Quelles pistes de développement pour le Grand Orly ?

Ouvert sur l’Europe mais aussi proche de la capitale et de pôles économiques majeurs comme Rungis, Saclay ou Evry, le Grand Orly ne manque pas d’atouts. Une meilleure desserte locale et internationale, des conditions d’accueil plus favorables aux entreprises et aux salariés conditionnent toutefois l’amorce d’une vraie dynamique sur ce territoire. Un constat partagé par les différents participants à la table ronde organisée le 14 novembre par la CCI Val-de-Marne.

 « On estime qu’en Île-de-France, ¼ des emplois sont créés autour de la plate-forme de Roissy. Un million de passagers en plus génère en moyenne 5 000 emplois nouveaux », rappelle Jean-Luc Biacabe, directeur du pôle Politiques économiques et financières à la CCI Paris Île-de-France.

Le deuxième pôle économique francilien peut-il s’inscrire dans la même dynamique, lorsque l’on connait les contraintes spécifiques de son aéroport ? Franck Meyrede, le directeur de l’aéroport, se montre optimiste :  « Orly est certes limité en nombre d’avions - pas plus de 250 000 décollages et atterrissages par an - mais pas en nombre de passagers. L’année dernière, nous avons accueilli environ 1 million de passagers de plus par rapport à l’année précédente avec le même nombre de mouvements d’avions mais avec des avions plus remplis. »

Connectivité : un enjeu pour le territoire

Une optimisation qui permet également à la plate-forme de libérer d’avantage de créneaux pour les destinations internationales : « En 10 ans nous sommes passés de 60 % du trafic lié à la métropole à 40 % et tout cela au profit de l’Europe : 30 % du trafic passager, 8 à 10 % de croissance. Cette connectivité-là, c’est un enjeu pour ce territoire », précise Franck Meyrede.

Consigne:
Dans l'extrait ci-dessus sur le Grand Orly, relevez tous les pôles économiques majeurs présentés comme proches de ce territoire.

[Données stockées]
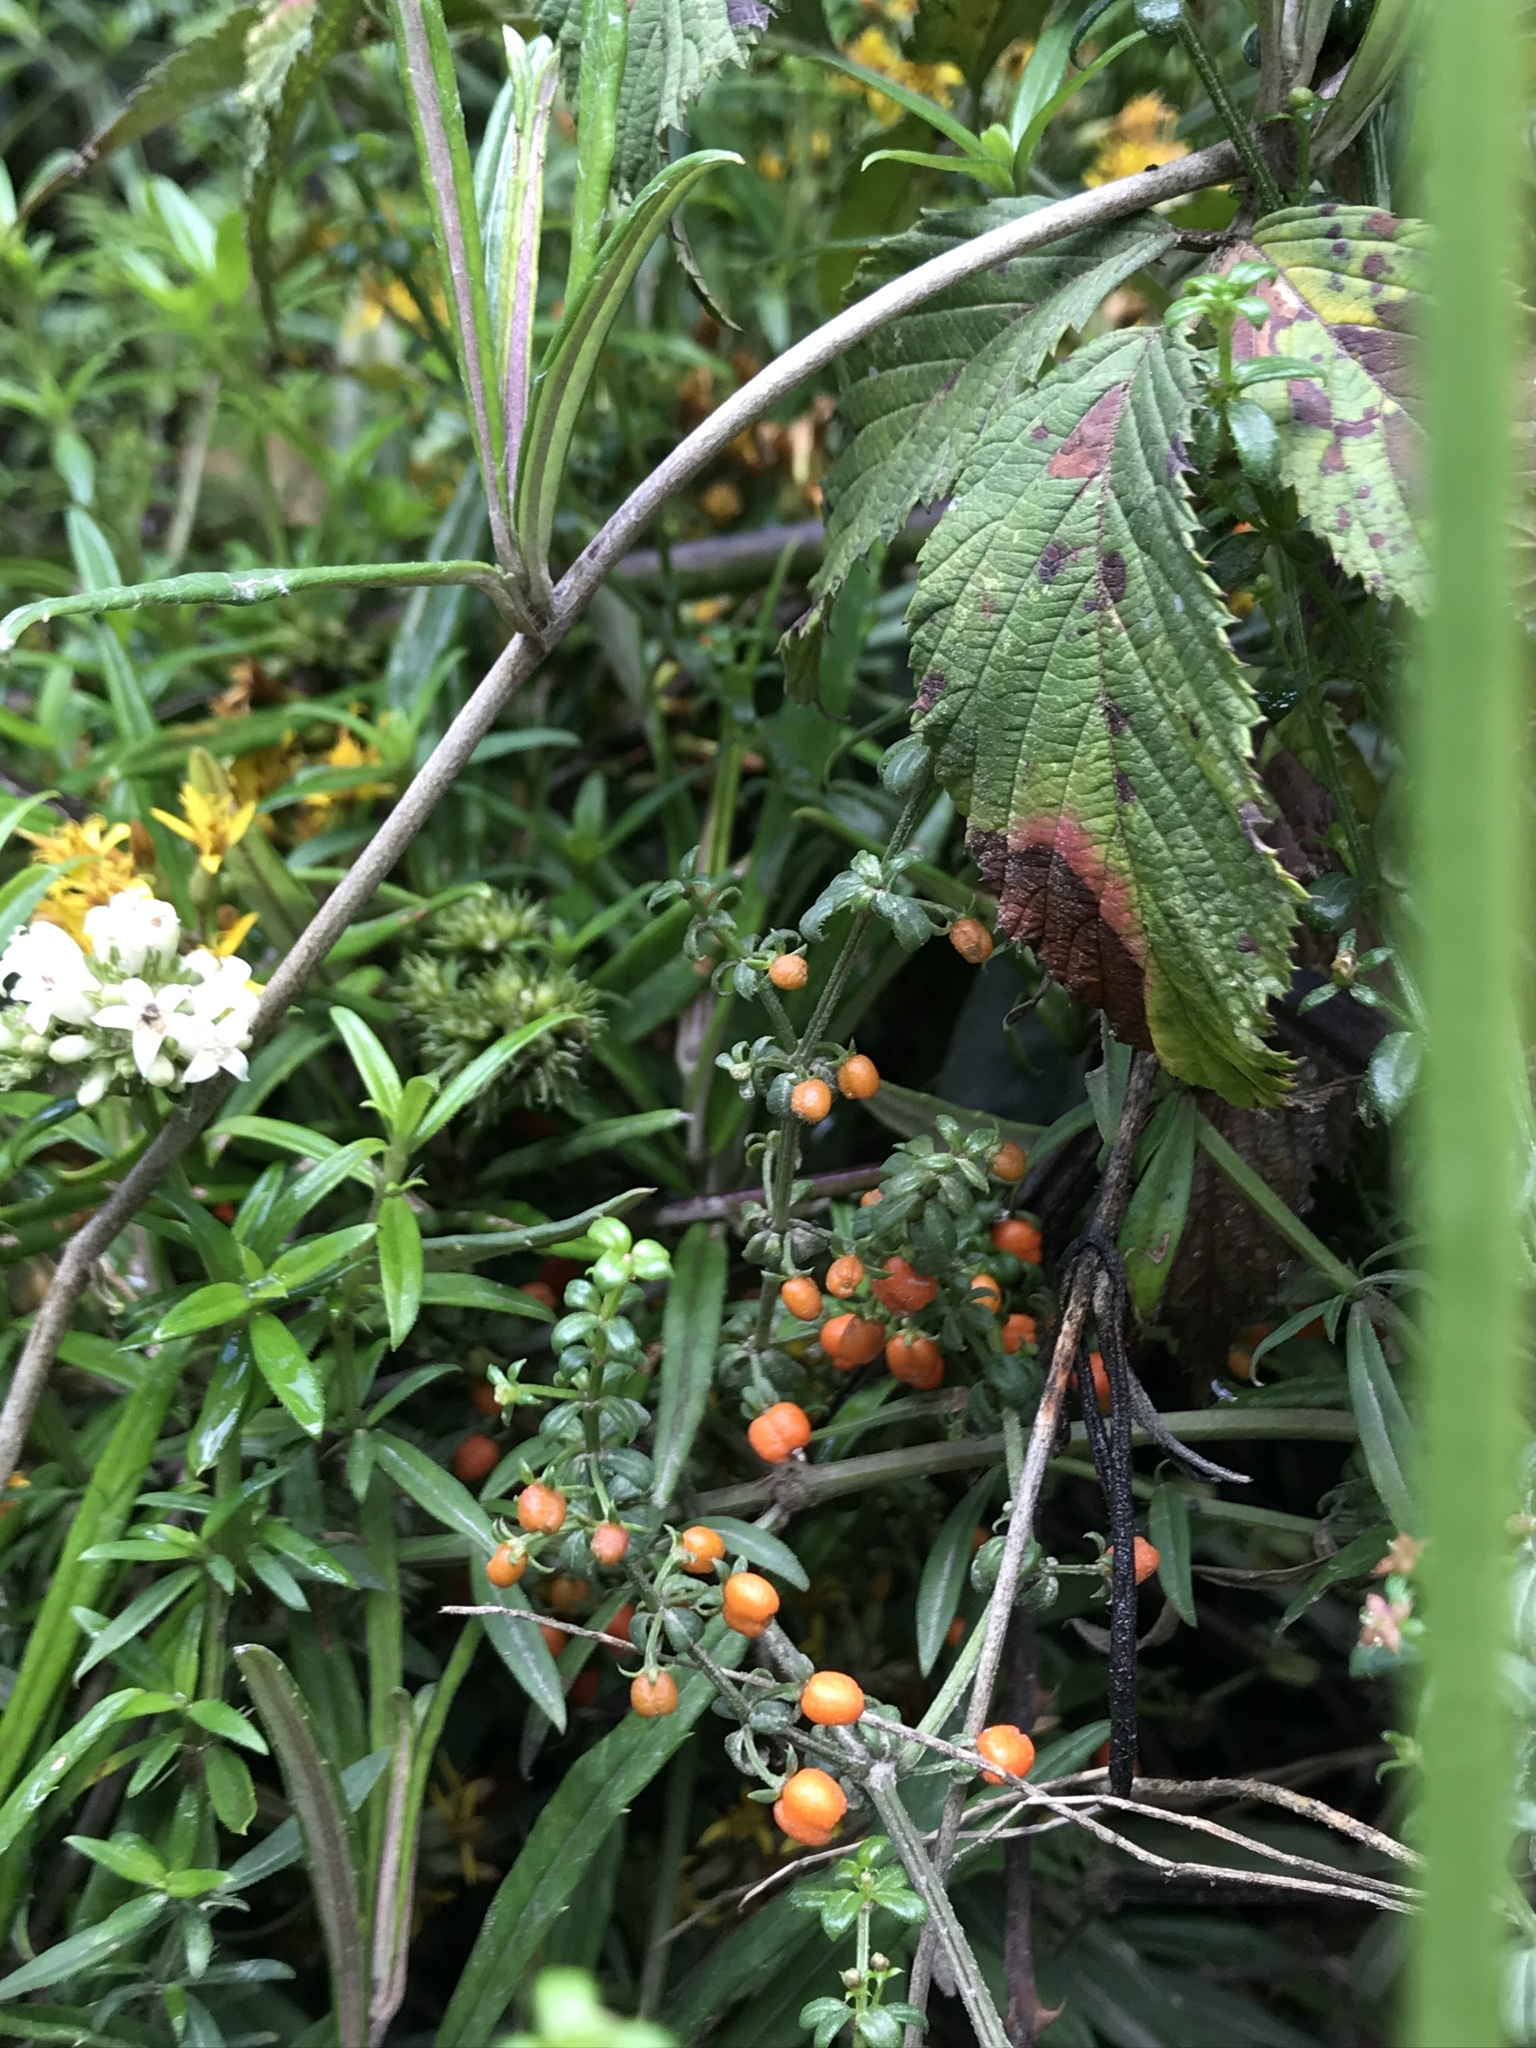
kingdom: Plantae
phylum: Tracheophyta
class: Magnoliopsida
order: Gentianales
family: Rubiaceae
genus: Galium
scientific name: Galium hypocarpium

Réponse rédigée:
Rungis, Saclay, Evry